God Dies by the Nile (1974; Eng. 1985) is set in a small village on the banks of the Nile and explores the corruption of government officials who victimize the inhabitants of the small village. By turns, women are most easily marked as the target of such corruption and suffer immensely. That women suffer in her works is a given, but an examination of the nature of the suffering is what is placed in the foreground.  

Searching (Eng. 1991) features an illicit affair between a young professional woman and her writer lover who, as the story opens, has abandoned her. The poignancy of betrayal is explored in this work, and both the reader and the central character come to learn that “things may seem to happen without reason, but sooner or later a reason becomes apparent.” 

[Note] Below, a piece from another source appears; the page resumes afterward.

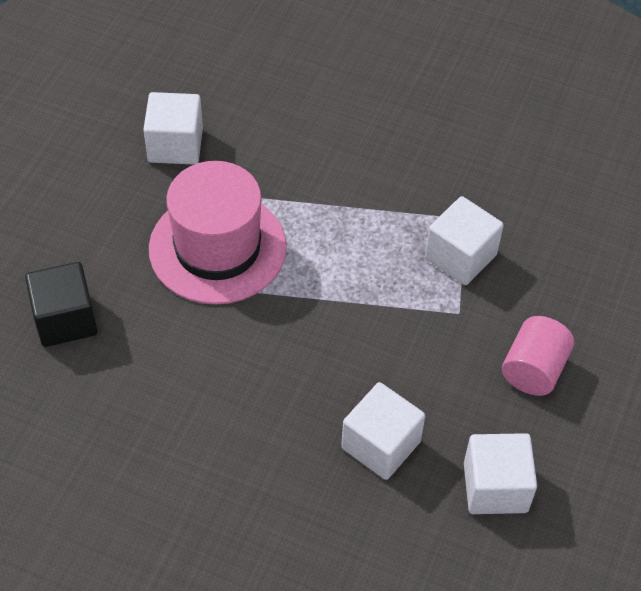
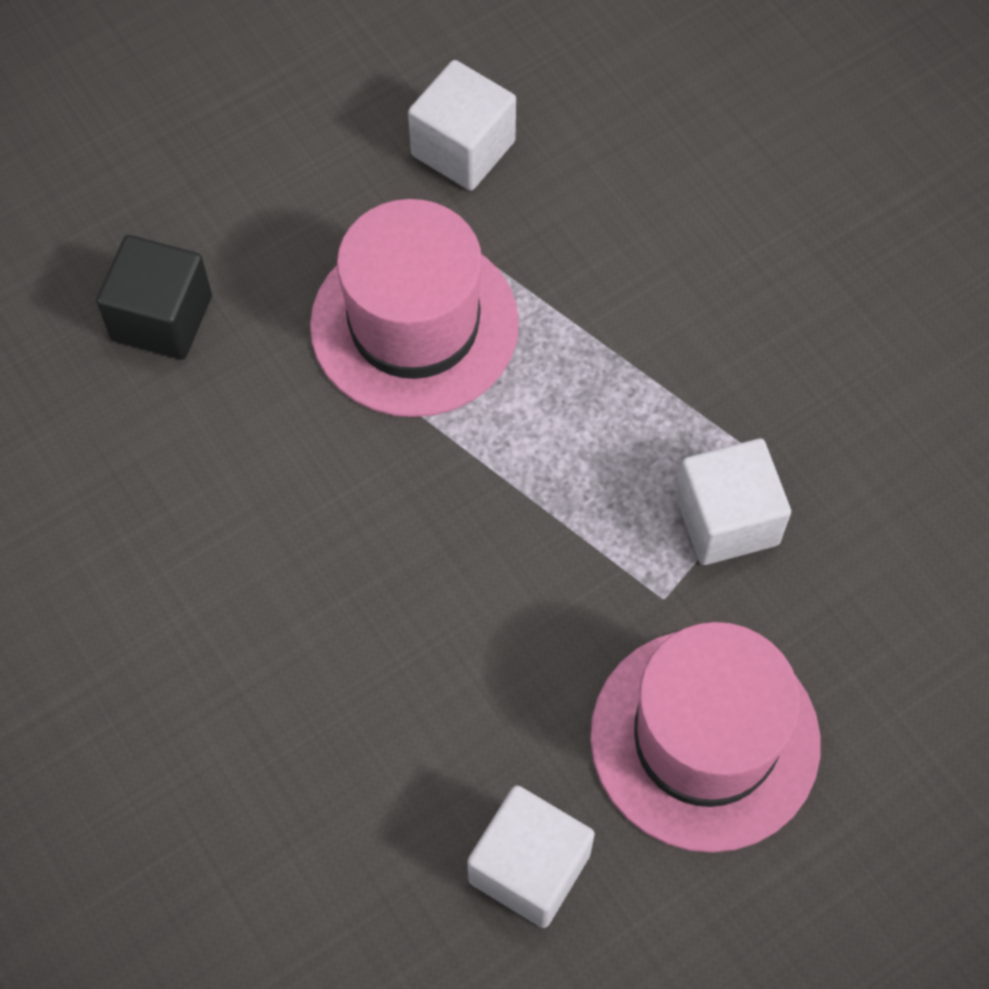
camera: 35 degrees right, 10 degrees up
(381, 445) = (425, 718): white cube -> none
(534, 369) = (704, 739): pink cylinder -> pink hat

The Circling Song (Eng. 1986) is the first-person, dreamlike account of a story touted to be true. A young girl is sexually abused by a male relative and becomes pregnant. What befalls her next is said to be a fate of village children all across Egypt, and what strikes readers as starkly morose is the avenger of the family’s honor. 

El Saadawi never strays in her writing from the insistence that dichotomies merge. Critics tend to offer sociological responses to her works as opposed to literary ones. That is, the problems and issues she portrays are lifted to the level of sociology for any number of reasons. Yet exploration of her craft, her art in fiction writing, suffers principally because her works (though published in English and made more accessible) are not formulaically Western in outlook. 

El Saadawi’s dreamlike accounts, square-bodied men, disdain for ministries, and penchant for combining fiction with fact, the urban with the rural, science with art, and the rational with the nonrational, among other disparate combinations, are her hallmarks. Her works are born in Arabic and necessarily bear something of the cultural impulses and cosmology inherent in the language. The recent reissuing of her novels provides the perfect opportunity to merge the seemingly disparate forces in her art.